Ainsi, alors que dans au moins 50% des établissements, il manque au moins un personnel à la rentrée, ce chiffre s’élève à 80% en Seine-Saint-Denis. De même, alors qu’en 2022, on compte 1,1% de personnels contractuels dans le premier degré et 9,1% dans le second degré, à Mayotte, ce chiffre s’élève à 52% dans le second degré, et en Seine-Saint-Denis, à 7,1% dans le premier degré.
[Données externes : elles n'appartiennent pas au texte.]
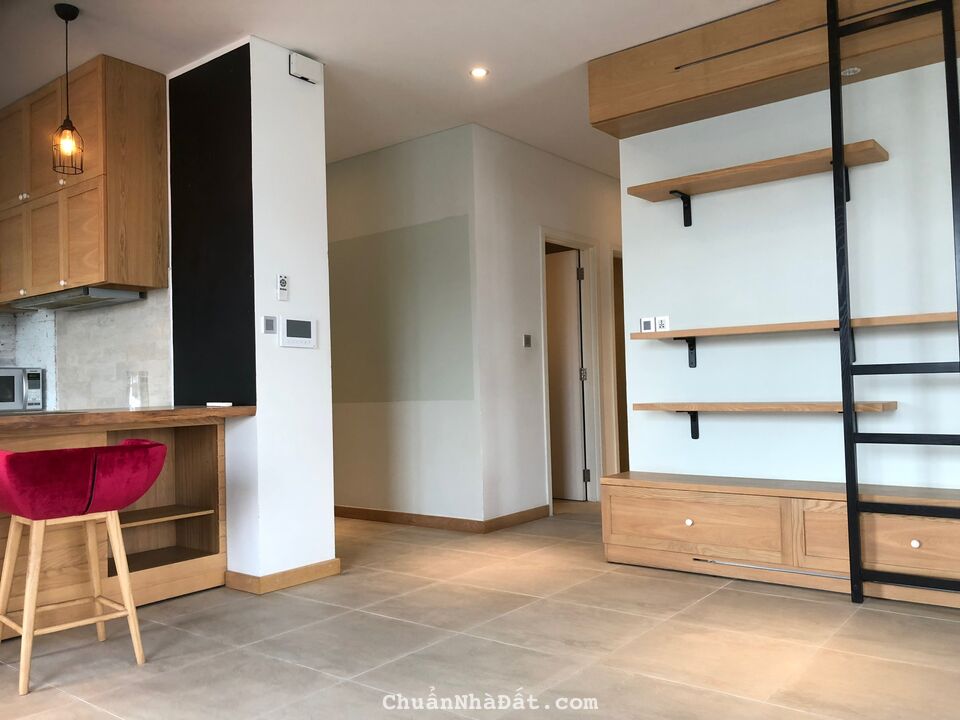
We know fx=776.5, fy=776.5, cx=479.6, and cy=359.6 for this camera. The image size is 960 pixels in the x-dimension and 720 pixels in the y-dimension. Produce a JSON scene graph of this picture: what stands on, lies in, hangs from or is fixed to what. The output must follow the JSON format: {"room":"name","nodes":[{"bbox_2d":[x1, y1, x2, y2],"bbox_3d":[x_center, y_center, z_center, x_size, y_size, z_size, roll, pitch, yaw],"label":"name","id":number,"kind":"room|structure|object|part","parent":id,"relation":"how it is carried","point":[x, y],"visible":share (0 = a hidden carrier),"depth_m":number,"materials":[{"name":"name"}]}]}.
{"room":"living room","nodes":[
{"label":"living room","id":0,"kind":"room"},
{"bbox_2d":[0,289,170,412],"bbox_3d":[-2.617,-0.086,4.863,1.768,1.151,0.153,-3,-2,38],"label":"kitchen wall","id":1,"kind":"structure","parent":0,"point":[86,398],"depth_m":4.75,"materials":[{"name":"white tile"}]},
{"bbox_2d":[0,53,167,301],"bbox_3d":[-2.359,-0.947,4.469,1.249,1.181,0.355,-3,-2,38],"label":"upper cabinet","id":2,"kind":"object","parent":1,"relation":"attached to","point":[108,279],"visible":0.94,"depth_m":4.16,"materials":[{"name":"brown wood"}]},
{"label":"cabinet door","id":3,"kind":"part","parent":2,"relation":"part of","materials":[{"name":"brown wood"}]},
{"bbox_2d":[9,286,143,311],"bbox_3d":[-2.335,-0.353,4.519,0.779,0.049,0.392,-3,-2,38],"label":"range hood","id":4,"kind":"object","parent":2,"relation":"attached to","point":[112,301],"visible":0.95,"depth_m":4.40,"materials":[{"name":"silver metal"}]},
{"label":"cabinet door","id":5,"kind":"part","parent":2,"relation":"part of","materials":[{"name":"brown wood"}]},
{"bbox_2d":[167,31,335,591],"bbox_3d":[-1.240,-0.212,4.226,0.785,2.735,0.601,-3,-2,38],"label":"pillar wall","id":6,"kind":"structure","parent":0,"point":[322,176],"depth_m":3.95,"materials":[{"name":"white paint"}]},
{"bbox_2d":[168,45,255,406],"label":"black panel","id":7,"kind":"object","parent":6,"relation":"attached to","point":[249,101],"visible":0.94,"depth_m":4.00,"materials":[{"name":"black paint"}]},
{"bbox_2d":[261,315,276,334],"bbox_3d":[-1.048,-0.171,3.858,0.015,0.089,0.081,-3,-2,38],"label":"light switch","id":8,"kind":"object","parent":6,"relation":"attached to","point":[271,325],"visible":0.98,"depth_m":3.85,"materials":[{"name":"grey plastic"}]},
{"bbox_2d":[224,559,340,593],"bbox_3d":[-0.999,1.086,3.979,0.304,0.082,0.518,-3,-2,38],"label":"baseboard","id":9,"kind":"structure","parent":6,"relation":"attached to","point":[303,579],"depth_m":3.82,"materials":[{"name":"brown wood"}]},
{"bbox_2d":[276,274,289,300],"bbox_3d":[-0.994,-0.365,3.919,0.024,0.133,0.060,-3,-2,38],"label":"remote control","id":10,"kind":"object","parent":6,"relation":"attached to","point":[283,281],"visible":0.99,"depth_m":3.91,"materials":[{"name":"white plastic"}]},
{"bbox_2d":[280,316,316,348],"bbox_3d":[-0.930,-0.142,3.987,0.027,0.156,0.231,-3,-2,38],"label":"intercom panel","id":11,"kind":"object","parent":6,"relation":"attached to","point":[289,327],"visible":0.99,"depth_m":3.97,"materials":[{"name":"white plastic"}]},
{"bbox_2d":[288,52,322,83],"bbox_3d":[-0.905,-1.511,4.038,0.052,0.110,0.182,-3,-2,38],"label":"door chime","id":12,"kind":"object","parent":6,"relation":"attached to","point":[309,67],"visible":0.99,"depth_m":4.01,"materials":[{"name":"white"}]},
{"bbox_2d":[0,0,771,176],"bbox_3d":[-0.042,-1.691,3.409,8.166,0.107,9.587,-3,-2,38],"label":"ceiling","id":13,"kind":"structure","parent":0,"point":[237,27],"depth_m":3.98,"materials":[{"name":"white paint"}]},
{"bbox_2d":[51,1,84,175],"bbox_3d":[-1.873,-1.230,3.522,0.133,0.766,0.132,-3,-2,38],"label":"pendant lamp","id":14,"kind":"object","parent":13,"relation":"hanging from","point":[66,19],"visible":1,"depth_m":3.51,"materials":[{"name":"black metal"}]},
{"bbox_2d":[469,67,488,78],"bbox_3d":[-0.007,-1.617,4.371,0.112,0.008,0.112,-3,-2,38],"label":"recessed light","id":15,"kind":"object","parent":13,"relation":"in","point":[478,73],"visible":0.98,"depth_m":4.37,"materials":[{"name":"white"}]},
{"bbox_2d":[328,126,482,528],"bbox_3d":[-1.158,-0.158,6.086,2.904,2.730,0.125,-3,-2,38],"label":"hallway wall","id":16,"kind":"structure","parent":0,"point":[338,174],"depth_m":5.50,"materials":[{"name":"paint"}]},
{"bbox_2d":[334,505,483,532],"bbox_3d":[-1.163,1.155,6.004,2.981,0.085,0.015,-3,-2,38],"label":"baseboard","id":17,"kind":"structure","parent":16,"relation":"attached to","point":[336,509],"depth_m":5.47,"materials":[{"name":"brown wood"}]},
{"bbox_2d":[0,501,959,719],"bbox_3d":[0.071,1.135,3.320,8.104,0.100,9.861,-3,-2,38],"label":"floor","id":18,"kind":"structure","parent":0,"point":[718,597],"depth_m":2.91,"materials":[{"name":"beige tile"}]},
{"bbox_2d":[0,439,165,694],"bbox_3d":[-1.490,0.707,2.848,0.525,0.808,0.565,-3,-2,38],"label":"bar stool","id":19,"kind":"object","parent":18,"relation":"on","point":[132,454],"visible":1,"depth_m":2.71,"materials":[{"name":"red fabric"}]},
{"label":"seat","id":20,"kind":"part","parent":19,"relation":"part of","materials":[{"name":"red fabric"}]},
{"bbox_2d":[0,410,242,631],"bbox_3d":[-2.267,0.707,3.150,0.803,0.890,2.522,-3,-2,38],"label":"kitchen counter","id":21,"kind":"object","parent":18,"relation":"on","point":[205,454],"visible":0.66,"depth_m":3.69,"materials":[{"name":"brown wood"}]},
{"bbox_2d":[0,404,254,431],"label":"countertop","id":22,"kind":"structure","parent":21,"relation":"on","point":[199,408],"depth_m":3.37,"materials":[{"name":"brown wood"}]},
{"bbox_2d":[0,367,43,411],"bbox_3d":[-3.076,0.189,4.852,0.382,0.282,0.513,-3,-2,38],"label":"microwave","id":23,"kind":"object","parent":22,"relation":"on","point":[32,376],"visible":0.95,"depth_m":4.83,"materials":[{"name":"silver metal"}]},
{"bbox_2d":[127,371,148,409],"bbox_3d":[-1.736,0.155,3.940,0.099,0.188,0.099,-3,-2,38],"label":"glass vase","id":24,"kind":"object","parent":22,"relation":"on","point":[132,398],"visible":1,"depth_m":3.91,"materials":[{"name":"clear glass"}]},
{"bbox_3d":[-1.810,0.823,4.078,0.509,0.025,0.599,-3,-2,38],"label":"shelf","id":25,"kind":"part","parent":21,"relation":"part of","materials":[{"name":"brown wood"}]},
{"bbox_2d":[206,401,232,406],"bbox_3d":[-1.303,0.224,3.891,0.127,0.021,0.085,-3,-2,38],"label":"object","id":26,"kind":"object","parent":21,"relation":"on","point":[219,404],"visible":0.99,"depth_m":3.86,"materials":[{"name":"white"}]},
{"bbox_2d":[598,471,959,608],"bbox_3d":[1.638,0.830,3.630,2.243,0.466,0.408,-3,-2,38],"label":"low cabinet","id":27,"kind":"object","parent":18,"relation":"on","point":[686,527],"visible":0.93,"depth_m":3.63,"materials":[{"name":"brown wood"}]},
{"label":"knob","id":28,"kind":"part","parent":27,"relation":"part of","materials":[{"name":"ceramic"}]},
{"bbox_3d":[1.035,0.828,3.871,0.773,0.263,0.076,-3,-2,38],"label":"drawer","id":29,"kind":"part","parent":27,"relation":"part of","materials":[{"name":"brown wood"}]},
{"bbox_2d":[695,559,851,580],"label":"metal rod","id":30,"kind":"object","parent":27,"relation":"attached to","point":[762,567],"visible":0.78,"depth_m":3.62,"materials":[{"name":"silver metal"}]},
{"bbox_3d":[1.774,0.759,3.294,0.693,0.255,0.057,-3,-2,38],"label":"drawer","id":31,"kind":"part","parent":27,"relation":"part of","materials":[{"name":"brown wood"}]},
{"bbox_3d":[1.812,0.764,3.242,0.031,0.033,0.032,-3,-2,38],"label":"knob","id":32,"kind":"part","parent":27,"relation":"part of","materials":[{"name":"ceramic"}]},
{"bbox_2d":[828,0,959,602],"bbox_3d":[1.809,-0.342,3.214,0.572,2.738,0.072,-3,-2,38],"label":"ladder","id":33,"kind":"object","parent":18,"relation":"on","point":[849,436],"visible":0.99,"depth_m":3.29,"materials":[{"name":"black metal"}]},
{"bbox_2d":[474,127,623,526],"bbox_3d":[0.932,-0.200,6.422,0.128,2.727,2.970,-3,-2,38],"label":"hallway wall","id":34,"kind":"structure","parent":0,"point":[593,174],"depth_m":5.56,"materials":[{"name":"white paint"}]},
{"bbox_2d":[483,504,549,532],"bbox_3d":[0.274,1.101,5.412,0.015,0.085,0.795,-3,-2,38],"label":"baseboard","id":35,"kind":"structure","parent":34,"relation":"attached to","point":[545,509],"depth_m":5.37,"materials":[{"name":"brown wood"}]},
{"bbox_2d":[522,334,531,347],"bbox_3d":[0.341,-0.134,5.560,0.016,0.099,0.085,-3,-2,38],"label":"light switch","id":36,"kind":"object","parent":34,"relation":"attached to","point":[527,337],"visible":0.98,"depth_m":5.55,"materials":[{"name":"metal"}]},
{"bbox_2d":[540,231,604,509],"bbox_3d":[0.645,0.094,6.074,0.143,2.120,0.857,-3,-2,38],"label":"door frame","id":37,"kind":"structure","parent":34,"relation":"attached to","point":[583,243],"depth_m":6.31,"materials":[{"name":"white paint"}]},
{"bbox_2d":[544,248,586,502],"bbox_3d":[0.530,0.143,6.582,0.765,2.033,0.095,-3,-2,38],"label":"door","id":38,"kind":"structure","parent":37,"relation":"in","point":[573,293],"depth_m":6.44,"materials":[{"name":"white"}]},
{"bbox_2d":[612,249,628,472],"bbox_3d":[1.367,0.104,6.892,0.160,2.115,0.919,-3,-2,38],"label":"door frame","id":39,"kind":"structure","parent":34,"relation":"in","point":[623,321],"depth_m":6.61,"materials":[{"name":"brown wood"}]},
{"bbox_2d":[617,59,959,491],"bbox_3d":[2.562,-0.357,3.179,4.153,2.774,0.132,-3,-2,38],"label":"right wall","id":40,"kind":"structure","parent":0,"point":[889,162],"depth_m":3.88,"materials":[{"name":"white paint"}]},
{"bbox_2d":[640,316,655,332],"bbox_3d":[0.916,-0.191,4.221,0.071,0.086,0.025,-3,-2,38],"label":"wall switch","id":41,"kind":"object","parent":40,"relation":"attached to","point":[646,323],"visible":0.99,"depth_m":4.21,"materials":[{"name":"white plastic"}]},
{"bbox_2d":[655,315,669,332],"bbox_3d":[0.998,-0.198,4.247,0.072,0.090,0.012,-3,-2,38],"label":"wall socket","id":42,"kind":"object","parent":40,"relation":"attached to","point":[660,319],"visible":0.97,"depth_m":4.24,"materials":[{"name":"white plastic"}]},
{"bbox_2d":[625,138,890,227],"bbox_3d":[1.345,-0.840,3.873,1.213,0.204,0.285,-3,-2,38],"label":"upper shelf","id":43,"kind":"object","parent":40,"relation":"attached to","point":[672,192],"visible":0.95,"depth_m":3.82,"materials":[{"name":"brown wood"}]},
{"bbox_3d":[1.086,-0.835,4.165,0.081,0.181,0.154,-3,-2,38],"label":"bracket","id":44,"kind":"part","parent":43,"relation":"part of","materials":[{"name":"black metal"}]},
{"bbox_2d":[632,400,897,439],"bbox_3d":[1.378,0.318,3.862,1.223,0.216,0.259,-3,-2,38],"label":"lower shelf","id":45,"kind":"object","parent":40,"relation":"attached to","point":[694,438],"visible":0.92,"depth_m":3.79,"materials":[{"name":"brown wood"}]},
{"bbox_2d":[588,0,959,138],"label":"overhead cabinet","id":46,"kind":"object","parent":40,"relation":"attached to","point":[670,81],"visible":0.81,"depth_m":3.80,"materials":[{"name":"brown wood"}]},
{"bbox_2d":[842,66,860,76],"bbox_3d":[1.694,-1.317,3.549,0.078,0.017,0.078,-3,-2,38],"label":"recessed light","id":47,"kind":"object","parent":46,"relation":"attached to","point":[851,69],"visible":0.97,"depth_m":3.54,"materials":[{"name":"white"}]},
{"bbox_2d":[633,311,959,365],"bbox_3d":[1.580,-0.081,3.677,1.770,0.210,0.258,-3,-2,38],"label":"wall shelf","id":48,"kind":"object","parent":40,"relation":"attached to","point":[801,325],"visible":0.89,"depth_m":3.70,"materials":[{"name":"brown wood"}]}
]}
Excepté le concours exceptionnel dans le 1er degré dans certaines académies, le ministère de l’Éducation nationale n’a mis aucune véritable politique ambitieuse en place pour résoudre cette pénurie de personnels particulièrement aiguë dans les territoires les plus pauvres, les territoires où se concentrent les populations racisées et hors de France hexagonale.
Au contraire, en 2015, les lycées ont été sortis de la carte de l’éducation prioritaire, comme si les difficultés scolaires et sociales disparaissaient à l’entrée au lycée.
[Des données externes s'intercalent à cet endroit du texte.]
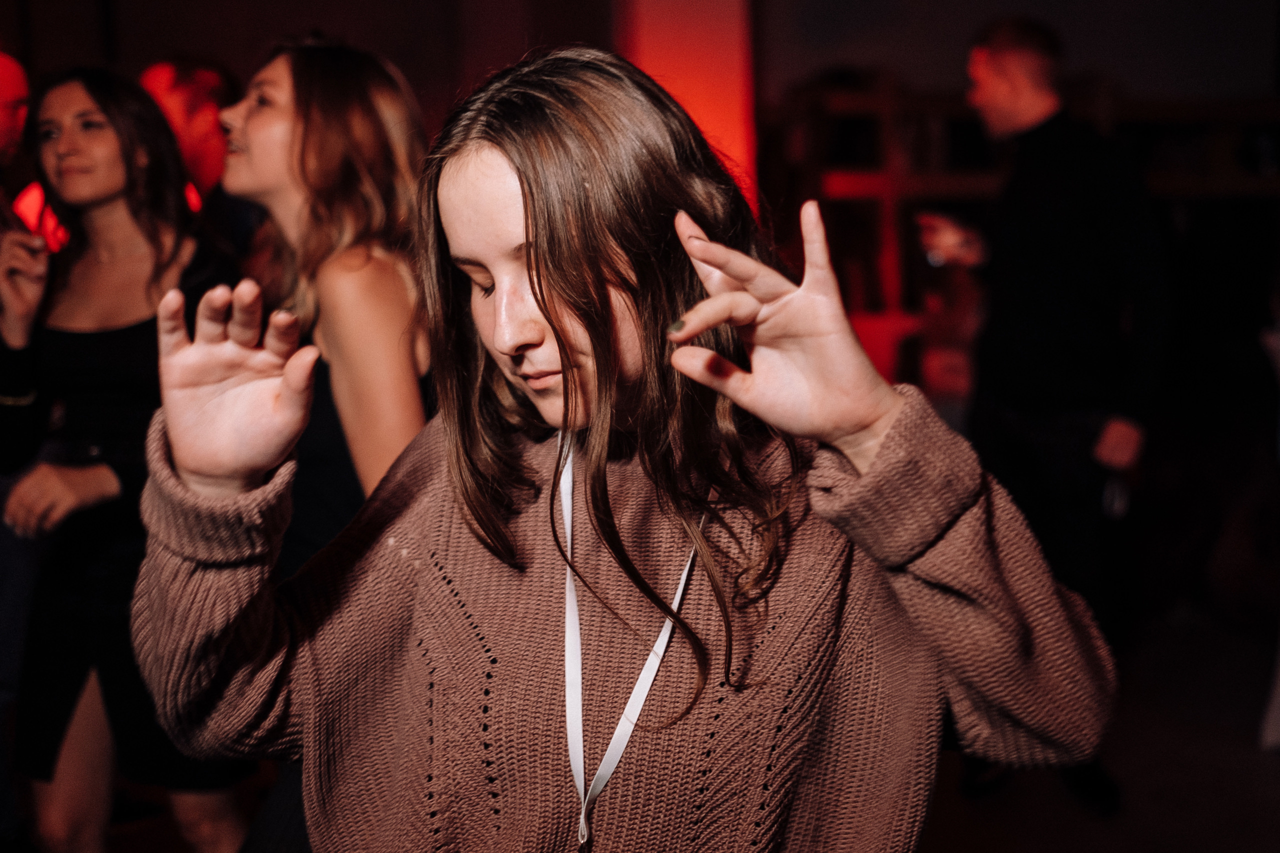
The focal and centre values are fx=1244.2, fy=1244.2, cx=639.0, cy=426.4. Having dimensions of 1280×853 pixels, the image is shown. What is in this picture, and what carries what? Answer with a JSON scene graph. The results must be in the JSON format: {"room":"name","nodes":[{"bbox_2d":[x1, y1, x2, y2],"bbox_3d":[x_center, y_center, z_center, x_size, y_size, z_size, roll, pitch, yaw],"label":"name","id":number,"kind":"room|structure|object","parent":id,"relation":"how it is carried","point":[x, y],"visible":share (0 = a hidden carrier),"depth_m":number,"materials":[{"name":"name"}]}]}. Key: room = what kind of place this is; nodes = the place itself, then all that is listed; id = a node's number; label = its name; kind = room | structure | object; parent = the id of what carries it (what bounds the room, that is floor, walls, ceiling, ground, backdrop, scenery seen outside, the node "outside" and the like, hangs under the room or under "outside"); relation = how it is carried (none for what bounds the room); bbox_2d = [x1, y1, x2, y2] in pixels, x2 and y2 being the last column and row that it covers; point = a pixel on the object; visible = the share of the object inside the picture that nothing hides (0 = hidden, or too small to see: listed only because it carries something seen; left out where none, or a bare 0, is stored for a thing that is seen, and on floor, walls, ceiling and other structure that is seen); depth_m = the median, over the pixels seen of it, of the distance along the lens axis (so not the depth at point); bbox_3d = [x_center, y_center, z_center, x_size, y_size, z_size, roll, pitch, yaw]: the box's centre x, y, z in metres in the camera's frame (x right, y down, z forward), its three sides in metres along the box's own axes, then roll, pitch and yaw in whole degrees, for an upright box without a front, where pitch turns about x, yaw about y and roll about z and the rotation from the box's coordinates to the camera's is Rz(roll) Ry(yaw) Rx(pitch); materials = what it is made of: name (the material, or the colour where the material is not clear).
{"room":"bar","nodes":[
{"label":"bar","id":0,"kind":"room"},
{"bbox_2d":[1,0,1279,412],"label":"wall","id":1,"kind":"structure","parent":0,"point":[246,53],"depth_m":5.77,"materials":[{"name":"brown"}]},
{"bbox_2d":[614,0,758,219],"bbox_3d":[0.172,-1.205,4.810,0.583,3.036,0.493,-1,9,-1],"label":"red column","id":2,"kind":"structure","parent":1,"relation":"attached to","point":[722,118],"depth_m":4.63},
{"bbox_2d":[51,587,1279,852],"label":"floor","id":3,"kind":"structure","parent":0,"point":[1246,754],"depth_m":3.34,"materials":[{"name":"brown wood"}]},
{"bbox_2d":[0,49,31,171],"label":"person","id":4,"kind":"object","parent":3,"relation":"on","point":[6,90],"visible":0.84,"depth_m":3.59},
{"bbox_2d":[0,64,251,852],"bbox_3d":[-1.058,0.177,2.600,0.547,1.720,0.575,-1,9,-1],"label":"woman","id":5,"kind":"object","parent":3,"relation":"on","point":[91,212],"visible":0.85,"depth_m":2.47},
{"bbox_2d":[137,55,265,255],"bbox_3d":[-1.285,-0.324,3.774,0.528,1.532,0.548,-1,9,-1],"label":"man","id":6,"kind":"object","parent":3,"relation":"on","point":[196,118],"visible":0.36,"depth_m":3.59},
{"bbox_2d":[217,30,435,560],"bbox_3d":[-0.555,0.143,2.327,0.533,1.669,0.591,-1,9,-1],"label":"woman","id":7,"kind":"object","parent":3,"relation":"on","point":[319,65],"visible":0.61,"depth_m":2.14},
{"bbox_2d":[120,44,1117,852],"bbox_3d":[-0.007,0.424,1.245,0.756,1.529,0.658,-1,9,-1],"label":"woman","id":8,"kind":"object","parent":3,"relation":"on","point":[539,299],"visible":0.99,"depth_m":1.12},
{"bbox_2d":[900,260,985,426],"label":"person","id":9,"kind":"object","parent":3,"relation":"on","point":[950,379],"visible":0.32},
{"bbox_2d":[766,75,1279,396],"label":"wooden shelf","id":10,"kind":"object","parent":3,"relation":"on","point":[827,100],"visible":0.42,"depth_m":5.57,"materials":[{"name":"brown wood"}]},
{"bbox_2d":[917,14,1163,800],"bbox_3d":[1.043,-0.064,3.324,0.559,2.026,0.703,-1,9,-1],"label":"man","id":11,"kind":"object","parent":3,"relation":"on","point":[1003,100],"visible":0.92,"depth_m":3.13},
{"bbox_2d":[916,211,952,266],"bbox_3d":[0.848,-0.532,3.573,0.083,0.153,0.082,-1,9,-1],"label":"drinking glass","id":12,"kind":"object","parent":11,"relation":"in","point":[928,244],"visible":0.66,"depth_m":3.55,"materials":[{"name":"clear"}]},
{"bbox_2d":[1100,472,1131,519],"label":"bottle","id":13,"kind":"object","parent":11,"relation":"in","point":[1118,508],"visible":0.47,"depth_m":3.13,"materials":[{"name":"clear plastic"}]},
{"bbox_2d":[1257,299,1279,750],"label":"person","id":14,"kind":"object","parent":3,"relation":"on","point":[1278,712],"visible":0.98,"depth_m":3.48}
]}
À défaut de garantir un même accès au service public d’éducation par un abondement de moyens dans les territoires les plus défavorisés, l’État et les collectivités territoriales subventionnent abondamment l’enseignement privé en lui consacrant 13,8 milliards d’euros en 2022, soit 75% de son budget. Pourtant, la publication des indices de position sociale (IPS) a montré que les établissements privés sont largement responsables du manque de mixité sociale dans les établissements publics : quand un collège favorisé est situé près d’un collège défavorisé, dans 85% des cas c’est un établissement privé. Le rapport Vannier-Weissberg a noté un embourgeoisement fort de l’enseignement privé depuis 2017, ainsi les établissements privés ont un IPS homogène. Dans l’enseignement privé catholique, les moyens du premier et du second degré sont fongibles, contrairement aux dotations publiques où le premier et le second degré constituent deux programmes budgétaires distincts. Ainsi l’enseignement privé catholique s’emploie à concentrer ses moyens dans le second degré, et particulièrement en lycée pour attirer les élèves les plus aisés mais aussi pour capter les bons élèves du public.
De ce fait, l’État finance la mise en concurrence de l’école publique et sa dégradation en payant pour garantir aux élèves des milieux favorisés l’entre-soi d’une scolarité ségréguée. 20% des élèves sont scolarisés en éducation prioritaire, 17% des élèves sont scolarisés dans l’enseignement privé : l’État a choisi de privilégier l’enseignement privé à l’éducation prioritaire.
Le rapport Vannier-Weissberg souligne par ailleurs une particularité française : un financement très important de l’école privée par l’argent public avec très peu de contrôle. Ainsi il semble que les entorses à la liberté de conscience, à la laïcité, aux politiques ministérielles, soient courantes dans l’enseignement privé.
De même le rapport souligne une entorse à la loi Debré qui contrevient au principe de laïcité : l’État entretient en effet une relation privilégiée avec le SGEC (Secrétariat général de l’enseignement catholique) dont le secrétaire général est nommé par la Conférence des évêques de France. Depuis la loi de 1905, l’État “ne reconnaît, ne salarie ni ne subventionne aucun culte” or ici l’État entretient un dialogue de gestion, non pas avec chaque établissement privé par le biais des rectorats comme cela est prévu par la loi Debré, mais avec un réseau d’enseignement catholique nommé par le pouvoir clérical. On parle d’une “confessionnalisation” de la relation entre l’État et les établissements privés.
À SUD éducation, on considère que cette pratique aggrave l’atteinte à la laïcité que constitue déjà le financement de l’enseignement privé par l’argent public.
SUD éducation revendique une véritable politique de lutte contre les inégalités sociales, scolaires et territoriales par :
- l’arrêt du financement public de l’enseignement privé ;
- la nationalisation de l’enseignement privé, sans indemnité ni rachat, et le transfert de ses personnels dans les corps correspondants de l’enseignement public ;
- la refonte de la carte de l’éducation prioritaire et le retour des lycées ;
- l’augmentation et la redéfinition des moyens de l’éducation prioritaire.